Supplied records

=== Begin Enclosure ===

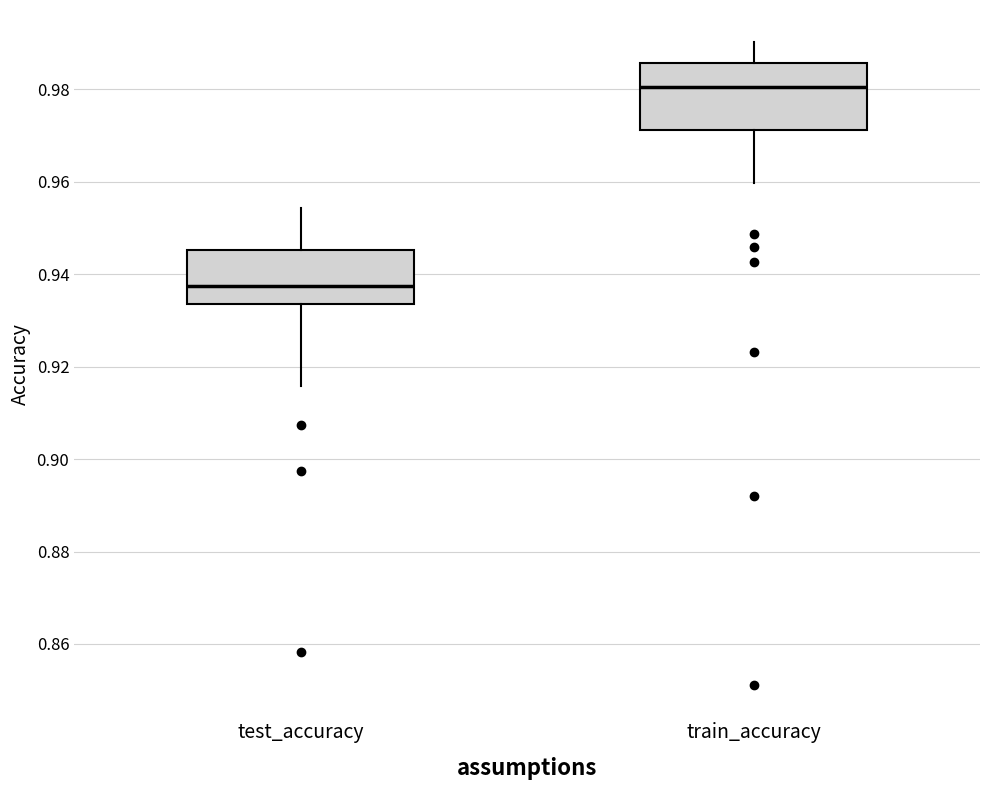

Where does the lower whisker of the box for test_accuracy end on the y-axis? The values are not printed on the chart, so give them approximately, as read against the axis.

0.916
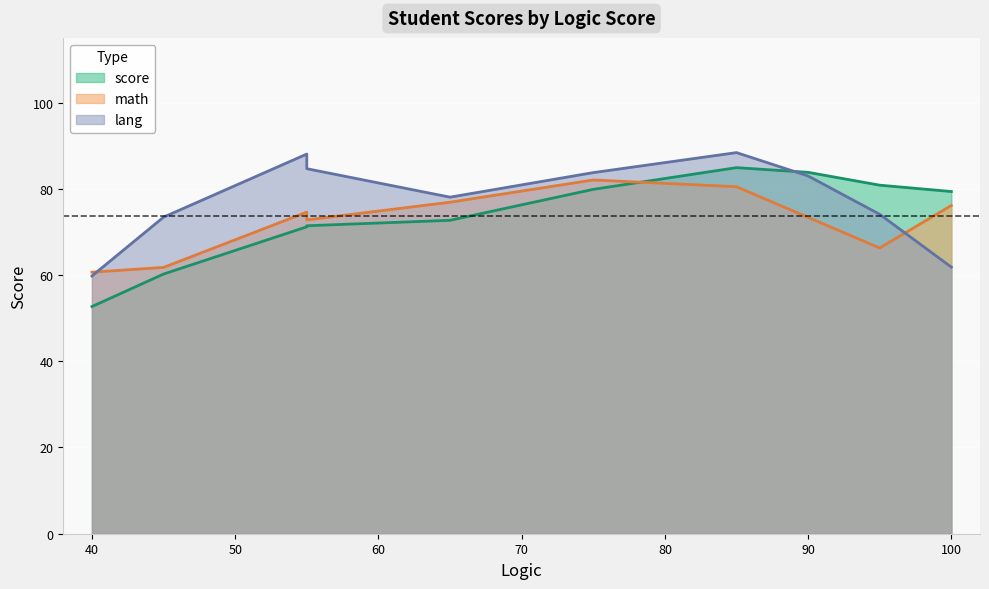

What are all the series names shown in the legend?

score, math, lang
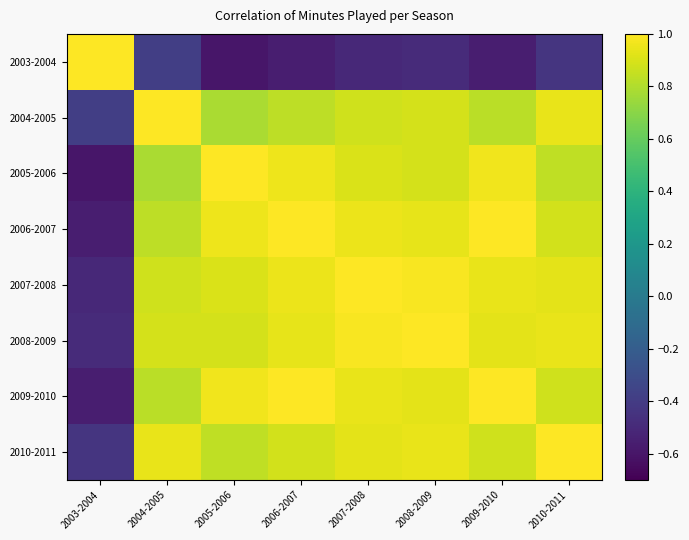

Which has a higher value, 2005-2006 or 2004-2005?

2004-2005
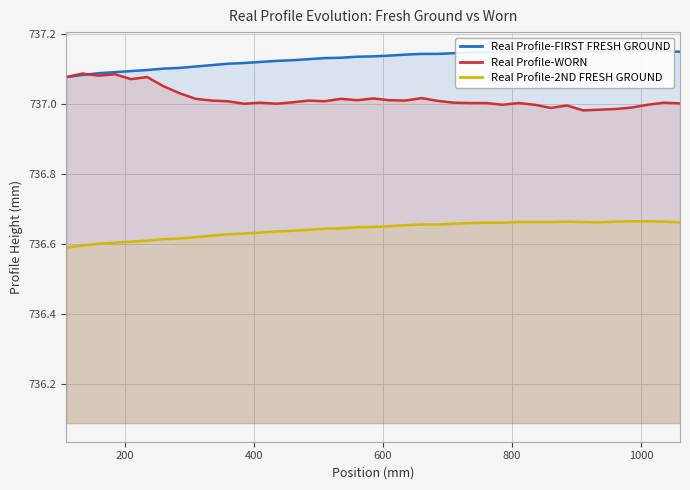

Which series has the largest range (max minus min)?

Real Profile-WORN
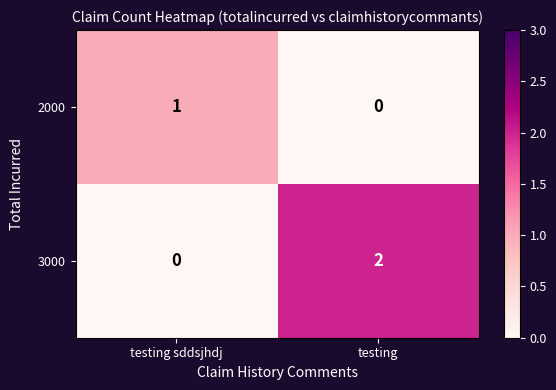

How many data points in 2000 are less than 1?

1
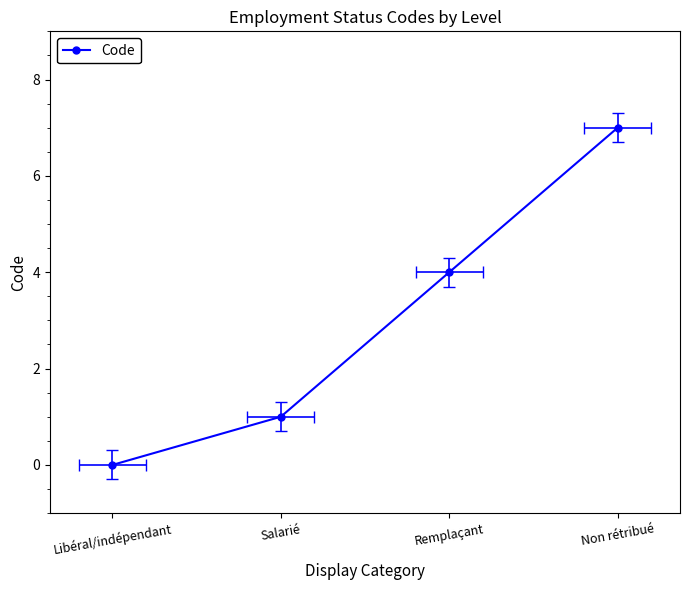

Between Salarié and Remplaçant, which is larger?

Remplaçant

=== End Enclosure ===

Please reproduce every item above word for word, leaving out the pictures.

Where does the lower whisker of the box for test_accuracy end on the y-axis? The values are not printed on the chart, so give them approximately, as read against the axis.

0.916

What are all the series names shown in the legend?

score, math, lang

Which has a higher value, 2005-2006 or 2004-2005?

2004-2005

Which series has the largest range (max minus min)?

Real Profile-WORN

How many data points in 2000 are less than 1?

1

Between Salarié and Remplaçant, which is larger?

Remplaçant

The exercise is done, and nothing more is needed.